4. The kit to perform a biological assay for evaluating the bioleaching potential of minerals according to claim 1, wherein the test is fast, whose estimated response time is 3 to 4 days; it is low cost, it does not need physical-chemical controls nor microbiological controls; it is a 100% biological test, it is direct and reflects the direct and indirect mechanisms of bacterial leaching.

5. The kit to perform a biological assay for evaluating the bioleaching potential of minerals according to claim 1, wherein such minerals comprise copper sulfide, gold, molybdenum, zinc, and others.

6. The kit to perform a biological assay for evaluating the bioleaching potential of minerals according to claim 5, wherein the amount of sulfide minerals to be assayed has a minimal mass of 5 g and a maximum mass of 15 g-10# (particle size less than 10 mesh sieve), and the volume of the leaching solution must be from 10 ml to 30 ml.
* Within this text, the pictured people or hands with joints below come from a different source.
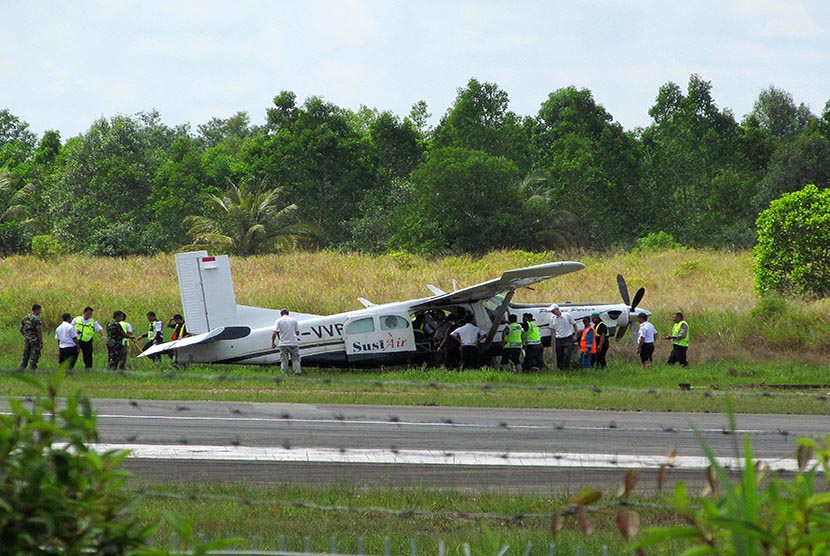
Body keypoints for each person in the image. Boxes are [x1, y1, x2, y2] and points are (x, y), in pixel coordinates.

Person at [271, 308, 301, 375]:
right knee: (295, 359)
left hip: (283, 344)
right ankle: (297, 372)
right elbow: (297, 332)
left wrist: (273, 343)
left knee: (284, 360)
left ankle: (284, 373)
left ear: (281, 314)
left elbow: (274, 332)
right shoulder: (294, 320)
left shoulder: (278, 321)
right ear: (288, 313)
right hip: (293, 343)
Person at [548, 304, 577, 369]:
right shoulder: (552, 318)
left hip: (567, 337)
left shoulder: (567, 315)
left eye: (553, 311)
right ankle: (560, 368)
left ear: (557, 309)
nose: (552, 312)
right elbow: (552, 329)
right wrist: (552, 340)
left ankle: (566, 367)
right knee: (559, 354)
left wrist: (575, 334)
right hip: (558, 338)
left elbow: (574, 324)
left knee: (567, 354)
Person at [19, 304, 43, 370]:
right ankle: (32, 369)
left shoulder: (25, 318)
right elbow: (39, 331)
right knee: (35, 355)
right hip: (35, 339)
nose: (40, 312)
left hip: (27, 339)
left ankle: (22, 368)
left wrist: (26, 336)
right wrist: (41, 341)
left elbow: (20, 329)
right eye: (39, 310)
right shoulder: (37, 319)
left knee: (26, 354)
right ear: (36, 310)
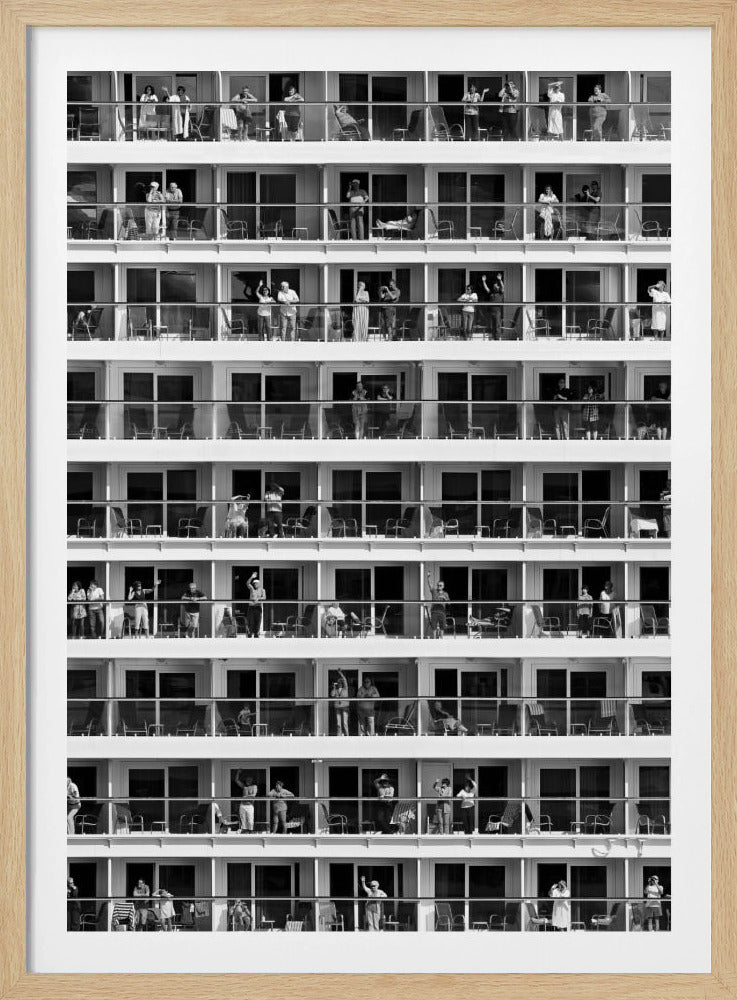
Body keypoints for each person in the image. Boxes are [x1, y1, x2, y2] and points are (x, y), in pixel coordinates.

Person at [426, 572, 450, 638]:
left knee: (442, 627)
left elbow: (449, 603)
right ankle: (434, 640)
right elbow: (430, 584)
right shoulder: (434, 591)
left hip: (442, 612)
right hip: (434, 611)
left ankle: (441, 640)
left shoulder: (445, 593)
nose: (439, 586)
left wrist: (445, 598)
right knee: (434, 627)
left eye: (440, 585)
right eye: (438, 585)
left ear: (443, 586)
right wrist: (428, 577)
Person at [482, 272, 504, 340]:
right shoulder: (491, 293)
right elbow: (486, 288)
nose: (495, 286)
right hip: (491, 312)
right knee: (493, 326)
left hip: (497, 311)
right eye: (494, 286)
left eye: (496, 286)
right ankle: (494, 337)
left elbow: (503, 287)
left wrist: (500, 280)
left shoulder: (500, 293)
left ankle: (497, 338)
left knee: (497, 325)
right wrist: (483, 281)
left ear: (498, 287)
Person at [246, 572, 266, 637]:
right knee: (251, 622)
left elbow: (264, 598)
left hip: (258, 608)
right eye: (254, 583)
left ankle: (256, 634)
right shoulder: (252, 589)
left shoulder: (262, 590)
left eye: (256, 583)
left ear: (259, 584)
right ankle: (250, 634)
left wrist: (258, 599)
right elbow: (247, 583)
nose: (255, 584)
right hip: (251, 608)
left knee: (258, 622)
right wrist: (252, 577)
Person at [331, 669, 350, 735]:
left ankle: (347, 736)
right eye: (338, 682)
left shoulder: (345, 688)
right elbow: (332, 695)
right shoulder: (335, 689)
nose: (339, 683)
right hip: (337, 707)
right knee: (338, 723)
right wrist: (333, 687)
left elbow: (345, 679)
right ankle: (339, 736)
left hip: (345, 707)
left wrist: (341, 674)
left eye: (340, 682)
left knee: (345, 722)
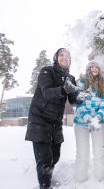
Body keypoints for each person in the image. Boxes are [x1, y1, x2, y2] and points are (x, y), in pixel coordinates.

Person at [25, 48, 80, 189]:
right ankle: (45, 185)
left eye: (67, 56)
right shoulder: (46, 71)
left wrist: (82, 98)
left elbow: (73, 100)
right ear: (56, 58)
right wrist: (64, 89)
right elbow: (47, 92)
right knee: (45, 158)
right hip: (39, 119)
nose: (64, 57)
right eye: (61, 55)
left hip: (56, 122)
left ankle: (46, 176)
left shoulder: (70, 79)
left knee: (55, 156)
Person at [73, 61, 104, 182]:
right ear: (88, 69)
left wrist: (97, 118)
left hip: (98, 123)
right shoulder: (81, 83)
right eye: (91, 67)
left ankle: (100, 178)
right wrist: (87, 117)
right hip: (81, 123)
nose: (94, 68)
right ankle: (80, 179)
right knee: (82, 153)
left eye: (96, 67)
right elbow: (78, 103)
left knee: (99, 151)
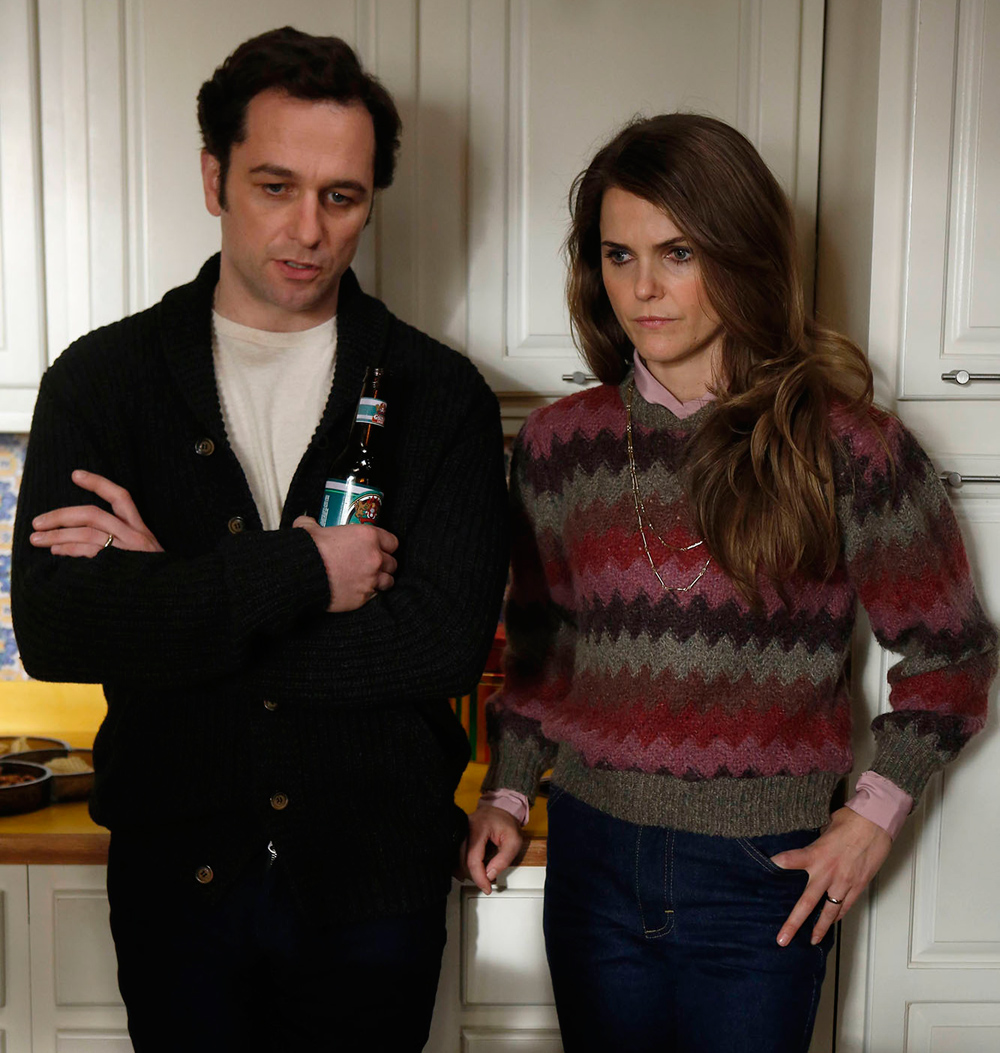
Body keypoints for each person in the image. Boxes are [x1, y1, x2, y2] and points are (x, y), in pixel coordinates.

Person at [12, 27, 508, 1053]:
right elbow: (58, 631)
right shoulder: (100, 382)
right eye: (274, 186)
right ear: (214, 177)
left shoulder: (440, 394)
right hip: (177, 886)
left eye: (342, 196)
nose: (309, 229)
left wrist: (173, 597)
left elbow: (440, 648)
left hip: (375, 888)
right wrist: (302, 572)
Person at [464, 113, 998, 1053]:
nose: (643, 287)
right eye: (619, 255)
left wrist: (872, 819)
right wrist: (508, 793)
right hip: (591, 855)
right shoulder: (559, 443)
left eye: (678, 253)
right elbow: (544, 648)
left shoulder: (848, 446)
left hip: (762, 872)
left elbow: (952, 654)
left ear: (742, 254)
7. A method to perform a biological assay for evaluating the bioleaching potential of minerals, which permits to know the metallurgic response of minerals for geo-mining-metallurgy short and mid term planning, and which comprises the following steps:

i) open the propylene tube-type container which has a line that specifies the liquid filling level;

ii) Remove the propylene sphere (in case that anaerobic conditions are needed) whose objective is to reduce the gaseous exchange between the exterior and exterior of the tube, generating anaerobic conditions, because the sphere fits tight in the inner diameter of the tube;

iii) add the sample mineral and the leaching solution (or acid water);

iv) place the propylene sphere in the tube, close it while keeping it vertically, making sure there are sterile conditions, and incubate it at room temperature.
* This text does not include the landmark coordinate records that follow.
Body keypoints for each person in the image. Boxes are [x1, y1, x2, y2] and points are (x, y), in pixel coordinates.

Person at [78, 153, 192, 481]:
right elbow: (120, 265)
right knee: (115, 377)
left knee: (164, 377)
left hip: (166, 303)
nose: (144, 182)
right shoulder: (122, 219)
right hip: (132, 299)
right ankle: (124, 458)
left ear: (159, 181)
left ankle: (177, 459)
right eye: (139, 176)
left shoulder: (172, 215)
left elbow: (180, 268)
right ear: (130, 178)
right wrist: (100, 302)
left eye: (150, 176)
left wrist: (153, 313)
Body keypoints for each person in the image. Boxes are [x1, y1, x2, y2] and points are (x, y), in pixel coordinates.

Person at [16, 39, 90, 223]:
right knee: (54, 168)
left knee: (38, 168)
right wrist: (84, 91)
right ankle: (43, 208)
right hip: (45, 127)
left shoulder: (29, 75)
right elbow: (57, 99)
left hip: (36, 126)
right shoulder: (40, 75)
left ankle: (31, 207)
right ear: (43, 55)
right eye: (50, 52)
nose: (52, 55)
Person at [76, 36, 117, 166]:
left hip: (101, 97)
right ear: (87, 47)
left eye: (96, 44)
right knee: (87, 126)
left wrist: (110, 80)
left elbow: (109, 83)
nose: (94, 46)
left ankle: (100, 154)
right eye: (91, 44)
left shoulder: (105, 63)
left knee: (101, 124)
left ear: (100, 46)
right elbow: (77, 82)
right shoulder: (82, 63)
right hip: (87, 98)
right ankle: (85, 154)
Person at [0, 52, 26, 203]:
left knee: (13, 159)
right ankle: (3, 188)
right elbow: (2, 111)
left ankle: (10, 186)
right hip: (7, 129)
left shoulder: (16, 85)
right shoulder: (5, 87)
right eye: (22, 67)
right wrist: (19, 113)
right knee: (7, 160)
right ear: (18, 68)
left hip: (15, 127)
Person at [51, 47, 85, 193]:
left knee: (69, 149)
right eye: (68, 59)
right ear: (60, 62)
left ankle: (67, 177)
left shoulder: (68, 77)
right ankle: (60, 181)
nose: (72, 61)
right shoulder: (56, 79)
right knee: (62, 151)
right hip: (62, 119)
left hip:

v) the result is obtained by comparing the color of the solution that has already reacted in the tube with the colors printed on the strip attached to the outer surface of the tube, which indicates the range of metallurgic dissolution of the sample by means of different color tones established for each mineral.

8. The method to perform a biological assay for evaluating the bioleaching potential of minerals, according to claim 7, wherein the step of adding the sample mineral and the leaching solution (or acid water), consists of adding a minimal mass of 5 g and a maximum mass of 15 g-10# (particle size less than 10 mesh sieve), and the volume of the leaching solution must be from 10 ml to 30 ml.

9. The method to perform a biological assay for evaluating the bioleaching potential of minerals, according to claim 7, wherein the results are of semi-quantitative nature, they consist of the metallurgic extraction value from 0 to 100% in ranges that depend on the type of mineral being tested.